Background:

IC50: 2.84 μM for platelet

Soluble guanylate cyclase (sGC) is a key signal-transduction enzyme activated by nitric oxide (NO). Impaired bioavailability and/or responsiveness to endogenous NO has been implicated in the pathogenesis of cardiovascular and other diseases. CFM 1571 is a activator of the nitric oxide receptor, soluble guanylate cyclase.

In vitro: CFM 1571 demonstrated potent activation of soluble guanylate cyclase and potent inhibition of platelet aggregation. CFM 1571 also showed enzyme activity similar to benzydamine. CFM 1571 was additionally assayed against the NOS isoforms, and minimal inhibition was observed with iNOS (25%) and nNOS (17%). Furthermore CFM 1571 shows no significant activity at any of the other enzymes studied [1].

In vivo: Pharmacokinetic studies in rats showed that compound CFM 1571 exhibits modest oral bioavailability (12%). Furthermore 32 has an excellent selectivity profile notably showing no significant inhibition of phosphodiesterases or nitric oxide synthases [1].

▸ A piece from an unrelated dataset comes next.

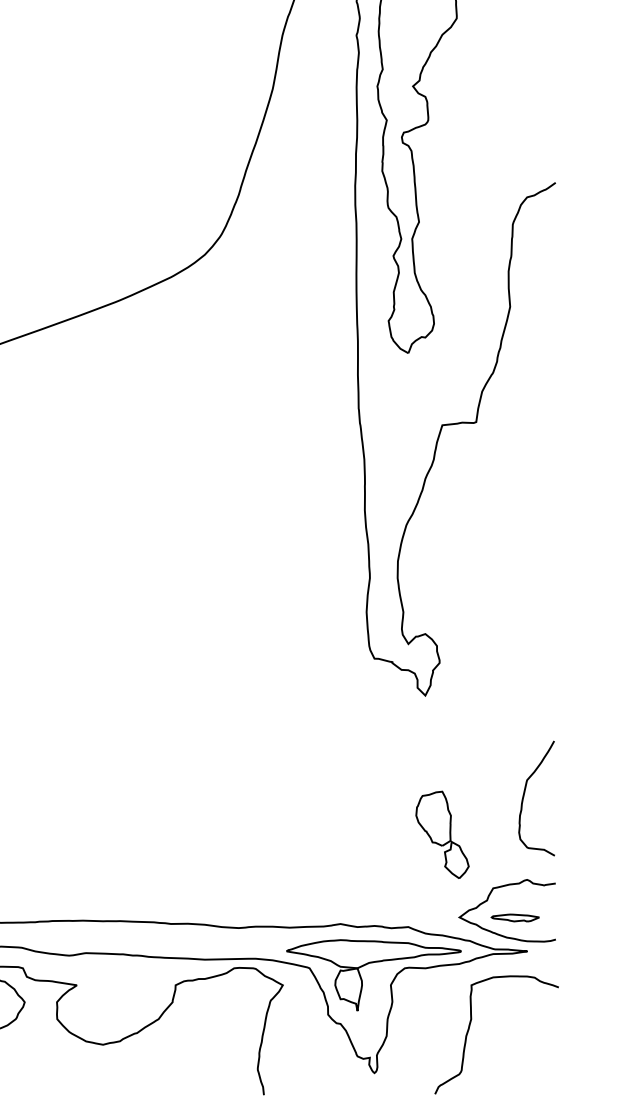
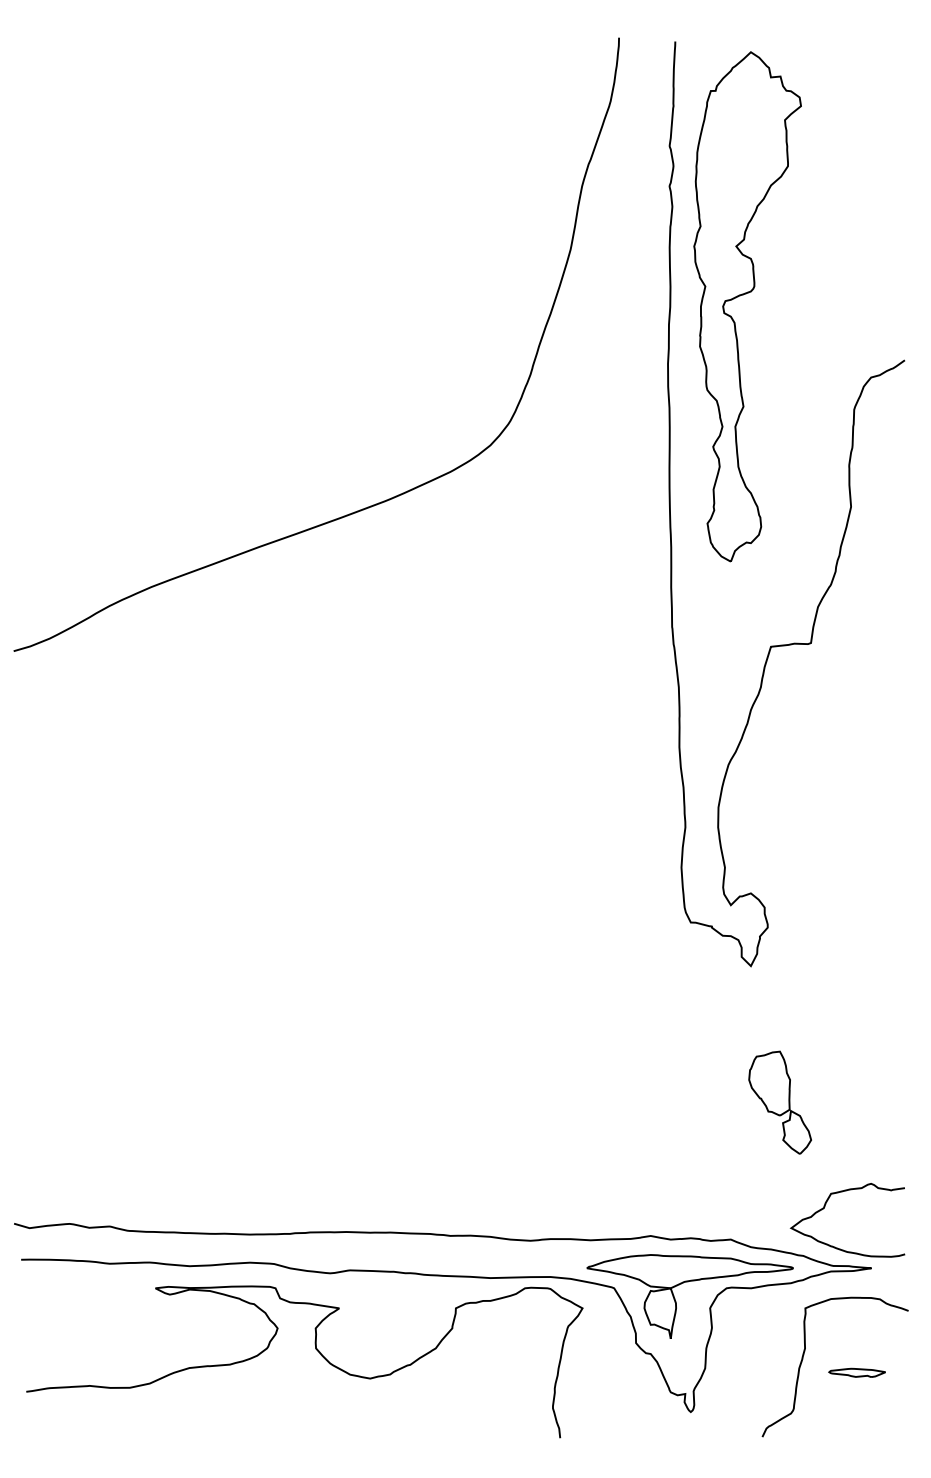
curve: (524, 794) -> (868, 1083), removed
part: (441, 834) -> (779, 1102), moved
part: (514, 917) -> (856, 1372), moved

Clinical trial: Up to now, CFM 1571 is still in the preclinical development stage.

Reference:
[1] Selwood DL, Brummell DG, Budworth J, Burtin GE, Campbell RO, Chana SS, Charles IG, Fernandez PA, Glen RC, Goggin MC, Hobbs AJ, Kling MR, Liu Q, Madge DJ, Meillerais S, Powell KL, Reynolds K, Spacey GD, Stables JN, Tatlock MA, Wheeler KA, Wishart G, Woo CK.  Synthesis and biological evaluation of novel pyrazoles and indazoles as activators of the nitric oxide receptor, soluble guanylate cyclase. J Med Chem. 2001 Jan 4;44(1):78-93.